Deste modo, o invocado direito não confere ao apelante qualquer direito de preferência na venda.
Tão pouco se pode considerar que o facto de no anúncio da venda não constar que o mesmo era habitado pelo recorrente constitua fundamento que lhe permita requerer a nulidade de tal acto.
Como resulta do que supra ficou exposto, a anulação com alguns dos fundamentos previstos no nº 1 do artº 908º apenas pode ser requerida pelo comprador, o preferente ou o remidor e só poderiam ser passíveis de fundamentar a anulação os ónus que não tenham caducado, e, como se viu, o direito de retenção caduca com a venda.
Também o invocado não permite concluir que o apelante seja interessado para efeitos de requerer a anulação com base no disposto na supra referida alínea c) do artº 909º ou tão pouco que a venda pudesse ser anulada com esse fundamento.
Verificando-se a prática ou a omissão de um acto que impliquem a nulidade da venda executiva, essa nulidade encontra-se sujeita ao regime geral previsto no Código de Processo Civil, devendo ser arguida, tempestivamente, pelo interessado na observância da formalidade ou na repetição ou eliminação do acto.
O apelante não se pode considerar interessado para os referidos efeitos, não resultando para o mesmo qualquer prejuízo do facto de não constar do anúncio da venda que o imóvel se encontra habitado.
Por fim, cumpre referir o seguinte:
No requerimento em que deduziu o incidente o requerente, ora apelante, ter invocado também como fundamento para a anulação que a decisão da Autoridade Tributária de promover um segundo acto de venda do bem imóvel, após anulação do primeiro acto de venda por decisão judicial, constituiu violação do caso julgado, nas alegações de recurso e concretamente nas conclusões o mesmo nada invocou no que a tal concerne.

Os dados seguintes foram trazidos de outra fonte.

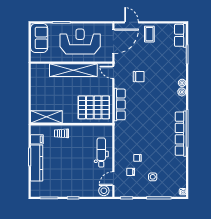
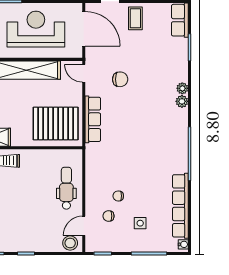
door: (113, 41) -> (84, 29), hinge flipped
row of seats: (181, 134) -> (180, 206), moved

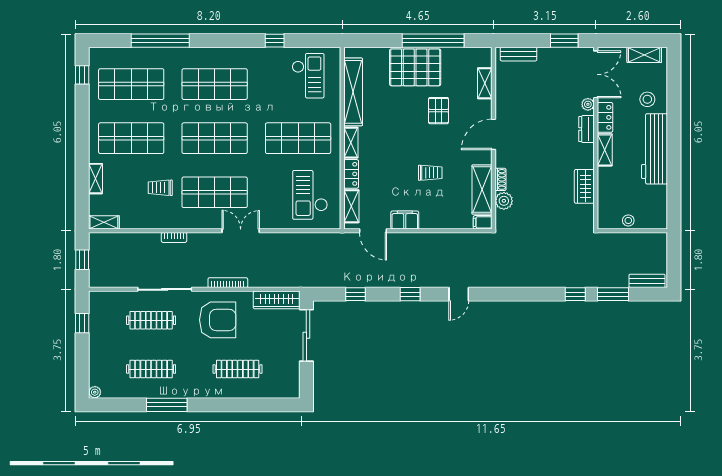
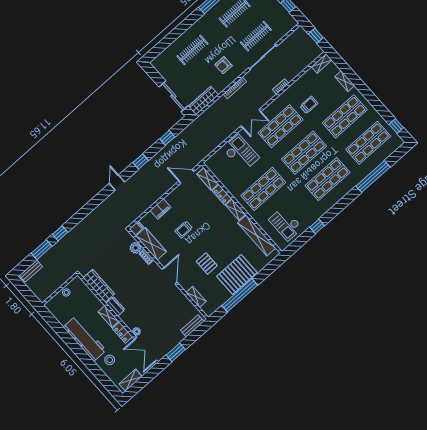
dresser: (586, 129) -> (115, 306), moved
wardrobe: (584, 186) -> (99, 286), width x1.50
checkout: (310, 195) -> (241, 153), moved
filing cabinet: (405, 220) -> (161, 209), moved
armchair: (218, 320) -> (223, 65), width x0.53, depth x0.53

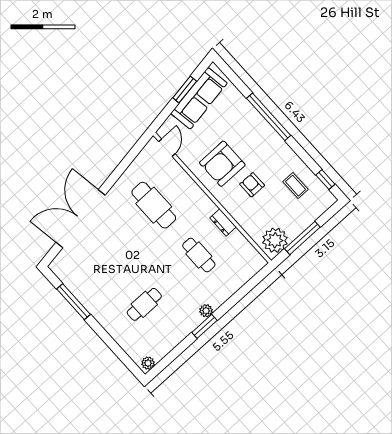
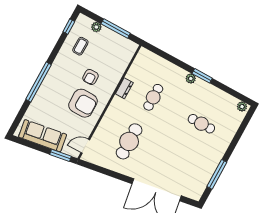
window: (185, 90) -> (61, 155), moved
plant: (275, 240) -> (96, 27), moved, width x0.53, depth x0.53

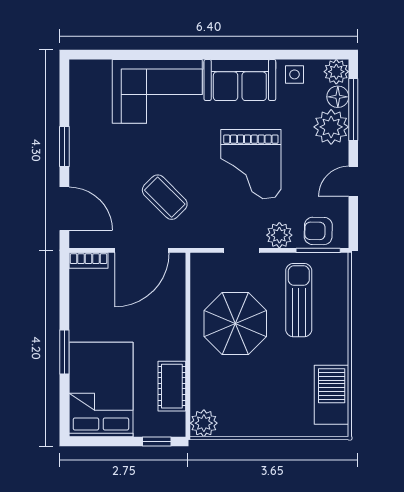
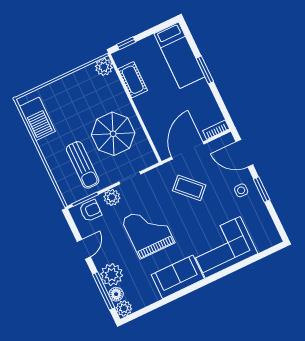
side table: (294, 74) -> (241, 190), moved
bed: (101, 389) -> (179, 55), width x0.67

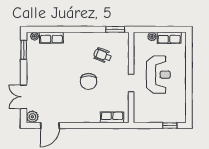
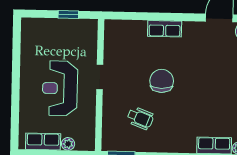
row of seats: (112, 117) -> (165, 29), moved
window: (170, 126) -> (68, 15), moved

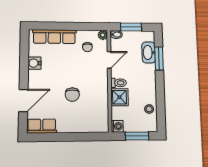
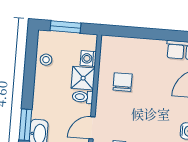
chair: (72, 95) -> (123, 82), moved
washing machine: (117, 126) -> (88, 59), moved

Não obstante e dado o facto de a excepção de caso julgado ser de conhecimento oficioso – cfr artsº 577º, alínea i) e 578º do C.P.Civil -, cumpre referir o seguinte:
Ficou demonstrado que por sentença proferida a 05.11.2008, no âmbito do processo nº …, transitada em julgado, foi decretada a anulação da venda que anteriormente havia sido designada relativamente ao mesmo imóvel ora em causa.
Conforme resulta do invocado pelo requerente e da informação do Serviço de Finanças da …, de fls 10 a 13, a decisão de anulação da venda anterior teve como fundamento o facto de a fracção não possuir licença de utilização.
As circunstâncias factuais que estiveram na base da anterior anulação – vulgo causa de pedir – são diversas das ora invocadas, pelo tão pouco se pode concluir pela violação de caso julgado.
Não obstante a situação difícil invocada pelo apelante em termos pessoais e familiares, que se lamenta, não há fundamento para a procedência da apelação, tendo o recurso que ser julgado improcedente.